(Dataset items)
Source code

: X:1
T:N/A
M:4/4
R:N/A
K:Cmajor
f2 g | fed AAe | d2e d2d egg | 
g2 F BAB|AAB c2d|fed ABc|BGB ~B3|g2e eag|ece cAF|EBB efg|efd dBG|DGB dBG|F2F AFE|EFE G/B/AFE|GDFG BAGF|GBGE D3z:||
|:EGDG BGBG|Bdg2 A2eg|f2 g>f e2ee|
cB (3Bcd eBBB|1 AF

> [Problem requirements]:
Copy every entry exactly as it is given.

> [Solution to the exercise]:
Source code

: X:1
T:N/A
M:4/4
R:N/A
K:Cmajor
f2 g | fed AAe | d2e d2d egg | 
g2 F BAB|AAB c2d|fed ABc|BGB ~B3|g2e eag|ece cAF|EBB efg|efd dBG|DGB dBG|F2F AFE|EFE G/B/AFE|GDFG BAGF|GBGE D3z:||
|:EGDG BGBG|Bdg2 A2eg|f2 g>f e2ee|
cB (3Bcd eBBB|1 AF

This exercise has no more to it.